Accordingly, certain influential movie folks occasionally want a broader audience to experience the story behind certain documentaries. Offerings such as "The Fighter," "The Sessions" and "Milk" come to mind as examples of "based on a true story" films that first saw the light of a movie projector in the form of a documentary.

And now along comes "The Walk," a drama about French daredevil Philippe Petit who somehow managed to string a cable (a feat in itself) between the now forever gone twin towers of the World Trade Center and then walk across that from one to the other, high rope style. That feat was documented in "Man on Wire," James Marsh's Oscar-winning 2008 documentary, a film that -- I have to admit -- I've never seen (I know, I know).

As directed by Robert Zemeckis (the visionary filmmaker behind hits such as "Back to the Future," "Forrest Gump" and "Cast Away") who works from a script he penned with Christopher Browne (in their adaptation of Pettit's book ""To Reach the Clouds"), the story begins with Petit (Joseph Gordon-Levitt, complete with a believable enough French accent) directly addressing the camera from atop the torch in the Statue of Liberty.

Accordingly, we immediately know he's going to succeed at his endeavor (as this is all post-walk narrative), a storytelling tactic that, on the surface, would seem to rob the flick of some degree (or more) of suspense.

Granted, I doubt many viewers -- even if unaware of the true story -- would assume the protagonist (especially as played by the always engaging actor) is going to fall to his death (especially in a PG-rated film, although I have no idea how the flick didn't get pegged with a PG-13, especially considering the comical view of Gordon-Levitt's full rear nudity or the view of a minor character with what has to be a joint in his hand while acting high).

So, we get some flashback scenes of our daredevil back in France, getting lessons from a wily old circus pro (Ben Kingsley), falling for a street performer guitarist (Charlotte Le Bon) and finding a fellow artist as anarchist in a photographer (Clement Sibony) who will not only document the walk on film, but will also become the protagonist's main setup accomplice. They're eventually joined by a small crew of unlikely assistants (including Cesar Domboy as a math teacher who's deathly afraid of heights) and then set out to scope out the site, set up the rigging, and do the deed, so to speak.

Zemeckis infuses much of that earlier material with a sense of whimsy, but then starts delivering the sweaty palm material once the crew is atop one of the towers. Utilizing the spot-on and seamless work of his digital effects crew to put Gordon-Levitt atop the now long-gone twin towers, the director delivers sequences that literally had me wiping off my hands to keep them (and my notepad) dry. The final thirty minutes or so is truly gripping, edge of your seat material (although I imagine many a viewer will be wedged as far back as they can get if seeing this in the immensity and clarity of an IMAX 3D screen).

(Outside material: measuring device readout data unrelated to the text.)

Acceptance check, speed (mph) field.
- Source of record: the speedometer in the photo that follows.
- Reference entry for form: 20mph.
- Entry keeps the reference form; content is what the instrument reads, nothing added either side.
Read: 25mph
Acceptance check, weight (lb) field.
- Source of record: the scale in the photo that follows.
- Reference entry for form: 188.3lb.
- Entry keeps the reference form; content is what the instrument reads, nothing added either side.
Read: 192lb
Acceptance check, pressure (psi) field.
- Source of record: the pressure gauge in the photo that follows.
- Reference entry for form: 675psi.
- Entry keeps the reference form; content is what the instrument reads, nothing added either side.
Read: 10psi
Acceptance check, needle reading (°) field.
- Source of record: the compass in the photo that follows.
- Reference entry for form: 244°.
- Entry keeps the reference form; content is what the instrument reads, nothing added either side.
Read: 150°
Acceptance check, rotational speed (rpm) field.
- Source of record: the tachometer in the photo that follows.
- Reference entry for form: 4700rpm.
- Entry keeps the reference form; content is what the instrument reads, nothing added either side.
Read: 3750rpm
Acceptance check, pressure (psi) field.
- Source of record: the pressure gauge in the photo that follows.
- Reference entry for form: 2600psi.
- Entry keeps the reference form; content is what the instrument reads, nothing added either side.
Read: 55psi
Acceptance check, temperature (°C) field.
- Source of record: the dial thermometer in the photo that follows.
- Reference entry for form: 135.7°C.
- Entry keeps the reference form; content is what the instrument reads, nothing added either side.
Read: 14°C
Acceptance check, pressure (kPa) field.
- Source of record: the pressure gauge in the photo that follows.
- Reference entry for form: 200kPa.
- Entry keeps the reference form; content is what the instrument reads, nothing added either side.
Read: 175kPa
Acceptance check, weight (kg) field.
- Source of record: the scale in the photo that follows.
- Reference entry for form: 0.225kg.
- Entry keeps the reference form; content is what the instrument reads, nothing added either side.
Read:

It's also a loving tribute to the former towers, with shot after shot of them (looking up at them, down the 100-plus stories and across from the top) likely to induce a sense of melancholy in those who still can't believe they're gone. And the closing shot, which fades out on those towers, affected me on an emotional level I wasn't expecting.

I wish the rest of the film had the same effect. Mind you, none of it's bad, but considering the light and whimsical approach before the white knuckle material begins, I was sort of hoping the scenes and sequences of the team prepping for the job would take on an "Ocean's Eleven" slick vibe. It's close, but not quite there, while we never really get to know what makes the protagonist tick, at least beyond what he tells us via his narration that occasionally pops up as temporal interludes.

So, in the end, it's a good but not great film, although the third act is something to see and concludes with a heartfelt emotional wallop. For that, "The Walk" scores a 6.5 out of 10 rating.